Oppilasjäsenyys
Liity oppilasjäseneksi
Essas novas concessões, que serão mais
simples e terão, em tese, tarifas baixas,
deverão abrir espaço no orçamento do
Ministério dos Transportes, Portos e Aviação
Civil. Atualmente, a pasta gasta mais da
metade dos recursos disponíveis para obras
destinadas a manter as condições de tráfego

-.-.-

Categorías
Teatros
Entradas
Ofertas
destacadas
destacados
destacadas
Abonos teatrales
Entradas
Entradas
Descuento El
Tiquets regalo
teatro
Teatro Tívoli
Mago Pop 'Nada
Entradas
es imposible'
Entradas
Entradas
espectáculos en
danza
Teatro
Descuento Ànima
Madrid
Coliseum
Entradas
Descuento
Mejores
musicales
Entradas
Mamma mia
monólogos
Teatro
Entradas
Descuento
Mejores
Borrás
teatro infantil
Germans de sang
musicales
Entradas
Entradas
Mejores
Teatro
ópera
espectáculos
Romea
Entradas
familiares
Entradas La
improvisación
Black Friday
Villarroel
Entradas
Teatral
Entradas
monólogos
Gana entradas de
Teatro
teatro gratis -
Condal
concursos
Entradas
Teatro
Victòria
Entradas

-.-.-

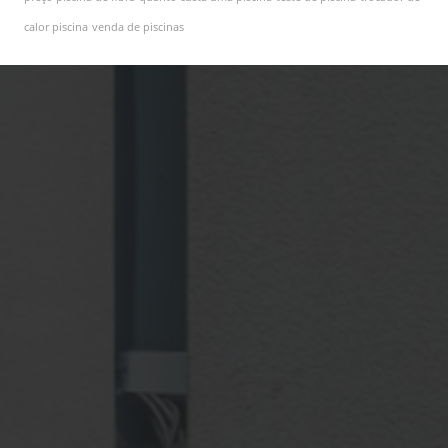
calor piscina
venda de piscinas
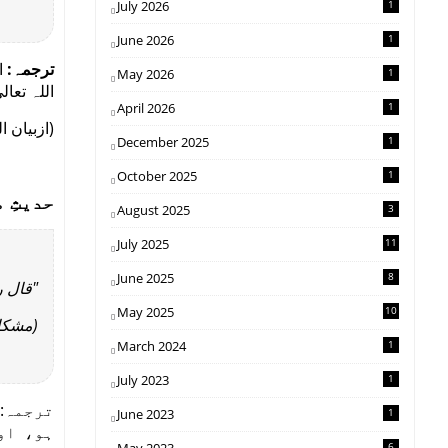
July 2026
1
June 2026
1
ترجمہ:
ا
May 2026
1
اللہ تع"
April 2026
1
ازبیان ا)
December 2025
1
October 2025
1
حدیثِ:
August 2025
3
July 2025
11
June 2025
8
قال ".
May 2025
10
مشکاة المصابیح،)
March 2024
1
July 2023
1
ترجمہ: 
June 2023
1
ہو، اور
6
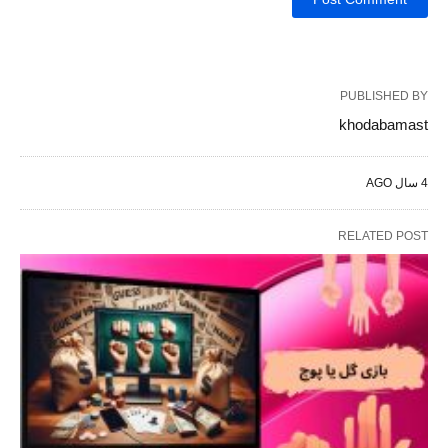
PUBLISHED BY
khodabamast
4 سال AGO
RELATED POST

-.-.-

Your assignment
Please go through each line of the data and count those that contain the string "mais"; give that number alone.

Response to the exercise
2